Aufgabe 1
Welche Veranstaltungsformen kündigt die Tagungsankündigung zum Antisemitismus in der deutschen Linken für die Tagung an? Liste alle auf.
Aufgabe 2
Setze bitte die Tagungsankündigung zum Antisemitismus in der deutschen Linken im Anschluss an ihren letzten Satz fort.

Tagung der Hans-Böckler-Stiftung:
Antisemitismus in der deutschen Linken
26.-28.11.2004,
Tagungsort: Berlin Pichelsee
Es
ist seit geraumer Zeit kein Geheimnis mehr, dass Judenfeindschaft zumal in
Deutschland nicht nur in der politischen Rechten zu finden ist. Jean Améry
etwa hatte nach dem Sechs-Tage-Krieg mehrfach auf den in der Neuen Linken
grassierenden 'ehrbaren Antisemitismus' hingewiesen, der sich nur schlecht
kaschiert als Kritik am Zionismus ausgab.
Obwohl, wie Noberto Bobbio herausgestellt hat, Gleichheit ein grundlegendes
Prinzip linker Weltanschauung ist, wird in den Argumentationen der
Linken um Israel und das Judentum interessanterweise insbesondere in den
letzten Jahrzehnten zunehmend ein politisches Instrument verwandt,
welches ursprünglich ein wesentliches Merkmal rechter Ideologie ist, nämlich
die Exklusion, in diesem Zusammenhang die ethnische Exklusion. Schon einigen
Denkern des deutschen Idealismus und der frühen Arbeiterbewegung wurden
antisemitische Ressentiments und Judenhass nachgewiesen. Das Verhältnis der
Linken zum Antisemitismus hat sich zwar vielfach transformiert, kaum aber
geklärt.
Die gegenwärtigen Diskussionen über die weltweit zunehmenden Konflikte und
Kriege insbesondere in Nah- und Mittelost und über die amerikanischen
Politik, sind in den gesellschaftlichen Strömungen, welche ihrem
Selbstverständnis nach innerhalb der politischen Linken zu verorten sind,
von erbitterten internen Debatten über das Verhältnis von Antisemitismus,
Antizionismus und Antiamerikanismus geprägt. Auf der Tagung soll die
Bedeutung antisemitischer Topoi in der deutschen Linken in Geschichte und
Gegenwart dargestellt und diskutieren werden: Ist Antisemitismus eine
Randerscheinung oder struktureller bzw. kohärenter Bestandteil linker
Ideologie? Wo liegen seine Wurzeln? Wie gestaltet sich das Wechselverhältnis
von Antisemitismus, kritischer Reflexion der nationalsozialistischen
Vergangenheit, Antizionismus, Antiamerikanismus und die in diesem Kontext
häufig zu beobachtende für die politische Linke eigentümliche Tendenz zur
Exklusion?
Inhaltlich wird sich die Veranstaltung an der Schnittstelle und im
Spannungsfeld von Wissenschaft und Politik bewegen. Mit der Präsentation von
Initiativen, Filmen, mit Podiumsdiskussionen und wissenschaftlichen
Referaten möchten wir diesem Umstand Rechnung tragen und zugleich der
internationalen Dimension dieser Debatte gerecht werden.

Bereitgestelltes Material
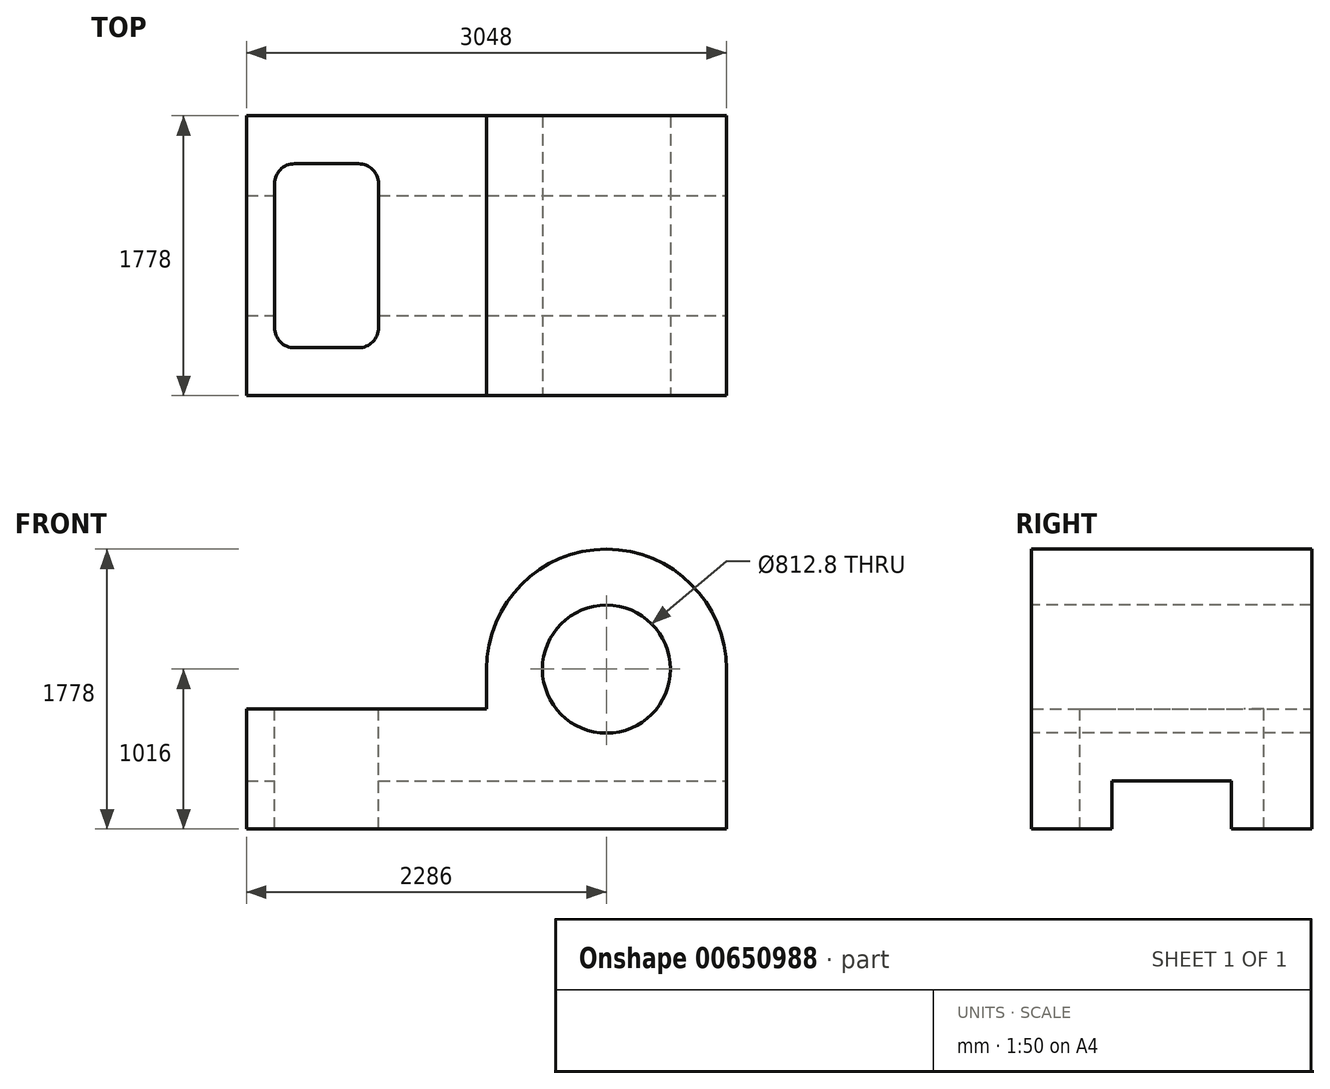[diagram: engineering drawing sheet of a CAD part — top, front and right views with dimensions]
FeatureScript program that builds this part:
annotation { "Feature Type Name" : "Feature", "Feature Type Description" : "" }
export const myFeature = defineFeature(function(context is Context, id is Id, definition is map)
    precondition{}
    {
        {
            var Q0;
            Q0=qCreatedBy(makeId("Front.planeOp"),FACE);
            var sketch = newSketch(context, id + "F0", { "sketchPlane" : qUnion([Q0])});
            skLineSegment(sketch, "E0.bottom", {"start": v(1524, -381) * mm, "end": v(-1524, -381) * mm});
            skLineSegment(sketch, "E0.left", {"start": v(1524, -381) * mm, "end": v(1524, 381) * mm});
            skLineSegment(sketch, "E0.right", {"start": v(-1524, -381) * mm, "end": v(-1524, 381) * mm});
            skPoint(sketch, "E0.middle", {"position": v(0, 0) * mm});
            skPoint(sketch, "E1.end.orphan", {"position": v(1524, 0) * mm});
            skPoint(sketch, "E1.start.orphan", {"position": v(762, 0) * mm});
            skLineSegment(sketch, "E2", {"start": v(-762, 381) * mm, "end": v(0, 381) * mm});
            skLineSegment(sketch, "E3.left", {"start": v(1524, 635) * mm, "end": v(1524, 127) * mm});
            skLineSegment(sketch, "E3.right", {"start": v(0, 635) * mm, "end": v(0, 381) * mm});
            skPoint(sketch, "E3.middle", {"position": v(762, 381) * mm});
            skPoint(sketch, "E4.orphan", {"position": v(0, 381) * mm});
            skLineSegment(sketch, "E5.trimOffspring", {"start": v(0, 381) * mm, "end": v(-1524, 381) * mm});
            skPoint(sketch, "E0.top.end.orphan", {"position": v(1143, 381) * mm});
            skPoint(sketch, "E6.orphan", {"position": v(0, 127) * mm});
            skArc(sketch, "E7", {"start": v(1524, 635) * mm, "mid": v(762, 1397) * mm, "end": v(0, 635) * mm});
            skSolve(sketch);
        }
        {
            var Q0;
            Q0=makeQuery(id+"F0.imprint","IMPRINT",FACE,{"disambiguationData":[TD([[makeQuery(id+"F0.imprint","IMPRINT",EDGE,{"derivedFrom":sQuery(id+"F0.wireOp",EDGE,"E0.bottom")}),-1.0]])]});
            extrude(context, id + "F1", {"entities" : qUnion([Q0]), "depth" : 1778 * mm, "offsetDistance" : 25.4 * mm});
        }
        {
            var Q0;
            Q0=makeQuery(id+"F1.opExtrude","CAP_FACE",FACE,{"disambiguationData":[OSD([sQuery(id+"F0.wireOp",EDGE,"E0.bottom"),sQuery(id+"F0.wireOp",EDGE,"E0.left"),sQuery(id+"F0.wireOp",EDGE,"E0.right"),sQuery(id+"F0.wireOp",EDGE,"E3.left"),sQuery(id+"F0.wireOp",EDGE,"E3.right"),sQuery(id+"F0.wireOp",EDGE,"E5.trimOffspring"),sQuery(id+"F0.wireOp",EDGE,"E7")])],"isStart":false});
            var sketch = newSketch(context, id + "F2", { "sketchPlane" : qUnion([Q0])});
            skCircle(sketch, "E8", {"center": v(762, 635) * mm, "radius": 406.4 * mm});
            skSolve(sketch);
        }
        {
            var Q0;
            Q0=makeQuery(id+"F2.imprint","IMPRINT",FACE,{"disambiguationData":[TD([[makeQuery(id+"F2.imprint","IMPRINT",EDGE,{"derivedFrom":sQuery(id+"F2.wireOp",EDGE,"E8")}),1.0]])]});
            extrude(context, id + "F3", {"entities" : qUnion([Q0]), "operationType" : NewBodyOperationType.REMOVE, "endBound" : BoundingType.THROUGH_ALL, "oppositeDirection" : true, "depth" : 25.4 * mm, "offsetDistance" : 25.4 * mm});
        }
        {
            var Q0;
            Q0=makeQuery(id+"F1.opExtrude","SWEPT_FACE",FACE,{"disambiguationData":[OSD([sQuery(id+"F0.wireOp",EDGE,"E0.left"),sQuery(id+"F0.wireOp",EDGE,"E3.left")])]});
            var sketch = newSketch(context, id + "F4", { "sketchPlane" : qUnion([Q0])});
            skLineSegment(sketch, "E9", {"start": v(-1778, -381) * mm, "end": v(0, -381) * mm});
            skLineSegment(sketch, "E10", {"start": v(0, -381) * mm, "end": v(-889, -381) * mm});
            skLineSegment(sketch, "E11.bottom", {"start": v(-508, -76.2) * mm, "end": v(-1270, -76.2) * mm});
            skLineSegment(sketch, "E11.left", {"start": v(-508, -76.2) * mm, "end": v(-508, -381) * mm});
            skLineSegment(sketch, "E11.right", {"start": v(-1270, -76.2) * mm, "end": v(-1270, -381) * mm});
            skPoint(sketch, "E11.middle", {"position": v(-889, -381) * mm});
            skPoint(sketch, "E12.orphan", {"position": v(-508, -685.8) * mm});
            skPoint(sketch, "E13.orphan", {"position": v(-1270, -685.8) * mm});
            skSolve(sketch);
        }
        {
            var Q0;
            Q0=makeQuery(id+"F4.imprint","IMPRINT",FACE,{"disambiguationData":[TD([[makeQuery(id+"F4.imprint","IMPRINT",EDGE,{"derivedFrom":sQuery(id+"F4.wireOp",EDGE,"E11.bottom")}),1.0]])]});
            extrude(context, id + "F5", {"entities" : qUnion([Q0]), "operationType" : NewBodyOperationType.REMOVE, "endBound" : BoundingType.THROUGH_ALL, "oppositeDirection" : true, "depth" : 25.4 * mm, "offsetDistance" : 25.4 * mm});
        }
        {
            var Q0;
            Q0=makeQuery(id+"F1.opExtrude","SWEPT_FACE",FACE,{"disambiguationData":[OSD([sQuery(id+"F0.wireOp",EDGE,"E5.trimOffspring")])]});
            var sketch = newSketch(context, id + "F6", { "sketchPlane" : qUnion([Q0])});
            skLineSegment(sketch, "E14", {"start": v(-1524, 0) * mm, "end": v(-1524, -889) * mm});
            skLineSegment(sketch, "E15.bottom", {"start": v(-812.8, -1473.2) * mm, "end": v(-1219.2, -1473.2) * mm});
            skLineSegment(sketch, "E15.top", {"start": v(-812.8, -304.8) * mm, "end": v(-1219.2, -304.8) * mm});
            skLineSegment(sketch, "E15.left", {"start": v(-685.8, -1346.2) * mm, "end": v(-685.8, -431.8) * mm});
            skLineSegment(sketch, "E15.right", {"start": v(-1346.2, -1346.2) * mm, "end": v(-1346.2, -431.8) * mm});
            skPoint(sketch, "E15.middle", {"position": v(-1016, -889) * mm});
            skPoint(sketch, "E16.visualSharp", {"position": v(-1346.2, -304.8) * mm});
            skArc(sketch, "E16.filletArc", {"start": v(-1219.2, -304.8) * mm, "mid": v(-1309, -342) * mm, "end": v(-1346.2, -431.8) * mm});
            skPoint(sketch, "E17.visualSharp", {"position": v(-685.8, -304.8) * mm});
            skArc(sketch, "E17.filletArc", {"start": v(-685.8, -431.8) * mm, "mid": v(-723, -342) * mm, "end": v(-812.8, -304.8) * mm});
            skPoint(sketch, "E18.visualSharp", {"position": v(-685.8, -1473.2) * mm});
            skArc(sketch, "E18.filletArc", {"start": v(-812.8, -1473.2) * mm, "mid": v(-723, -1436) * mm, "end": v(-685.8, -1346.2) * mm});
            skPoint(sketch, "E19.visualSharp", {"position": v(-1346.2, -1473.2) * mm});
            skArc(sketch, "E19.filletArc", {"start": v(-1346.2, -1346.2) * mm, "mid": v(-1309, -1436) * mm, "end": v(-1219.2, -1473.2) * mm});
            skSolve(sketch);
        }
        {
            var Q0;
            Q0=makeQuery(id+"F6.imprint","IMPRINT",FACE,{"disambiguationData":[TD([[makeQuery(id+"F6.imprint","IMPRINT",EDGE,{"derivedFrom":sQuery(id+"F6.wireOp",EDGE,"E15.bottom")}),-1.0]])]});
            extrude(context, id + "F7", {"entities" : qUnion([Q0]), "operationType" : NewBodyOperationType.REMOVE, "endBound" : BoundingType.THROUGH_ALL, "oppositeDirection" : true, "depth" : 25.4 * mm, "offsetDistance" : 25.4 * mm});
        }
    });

Ergebnis 1
- Präsentation von Initiativen
- Präsentation von Filmen
- Podiumsdiskussionen
- wissenschaftliche Referate

Ergebnis 2
Programm
Freitag, 26.11.2004
17:00-17:30 Uhr
Einführung in das
Anliegen der Tagung: Norman Geissler, Michael Elm, Oliver von Wrochem,
Brigitta Simbürger
17:30-19:00 Uhr
Nahost-Konflikt und
deutsche Linke
Gerhard Scheit (Wien),
Elfriede Müller (Berlin) Moderation: Brigitta Simbürger
20-22 Uhr
Spielfilm: Schatten
der Engel
(nach Fassbinders "Die
Stadt, der Müll und der Tod", Regie: Daniel Schmid, CH 1976, O.m.engl.U.,
105 Min.)
Einleitung und
Moderation: Michael Elm
Samstag, 27.11.2004
9:00-10:45 Uhr
Antisemitismus und die
organisierte deutsche Linke seit 1918
Moderation: Matthias
Brosch
Olaf Kistenmacher
(Hamburg):
Antisemitische Denkformen in der Kommunistischen Partei Deutschlands der
Weimarer Republik, 1918-1933 (mit Ausblick 1933-1945)
Mario Kessler
(Potsdam):
Antisemitismus in Gewerkschaften und SPD von der Jahrhundertwende bis in die
1950er Jahre
15 min. Pause
11:00-13:00 Uhr
Verhältnis von
politisch verfolgten Deutschen und Juden 1933-1945
Vorstellung: Oliver v.
Wrochem
Vortrag: Linde Apel
(Hamburg)
Spielfilm: Ein Tag
– Bericht aus einem deutschen Konzentrationslager 1939
(Regie: Egon Monk, BRD
1965, 85 Min.)
13:00 – 15:00 Uhr
Mittag
15:00-16:45 Uhr
Antisemitismus und
nationale Identität
Moderation: Norman
Geissler
Ilka Quindeau
(Frankfurt a.M.):
Schuldabwehr und nationale Identität
Lars Rensmann (Berlin):
Sekundärer Antisemitismus in der deutschen Linken
Viola Georg (Berlin): Einwanderungsgesellschaft und nationale
Erinnerungskultur
15 min. Pause
17:00-19:00 Uhr
Positionen zu Israel und Amerika in der DDR und der westdeutschen Neuen
Linken
Moderation: Oliver v.
Wrochem
Thomas Haury (Freiburg
i.Br.):
Antizionismus und Antisemitismus in der DDR
Knud Andresen
(Hamburg):
Antizionismus in der westdeutschen Neuen Linken seit 1960
Christian Schwaabe
(München):
Antiamerikanismus in der deutschen Linken
19:00 Abendbrot
20:00-22:00 Uhr
Spielfilm: Dr.
Seltsam oder: Wie ich lernte, die Bombe zu lieben
(Regie: Stanley
Kubrick, GB/USA 1963-64, 95 min.)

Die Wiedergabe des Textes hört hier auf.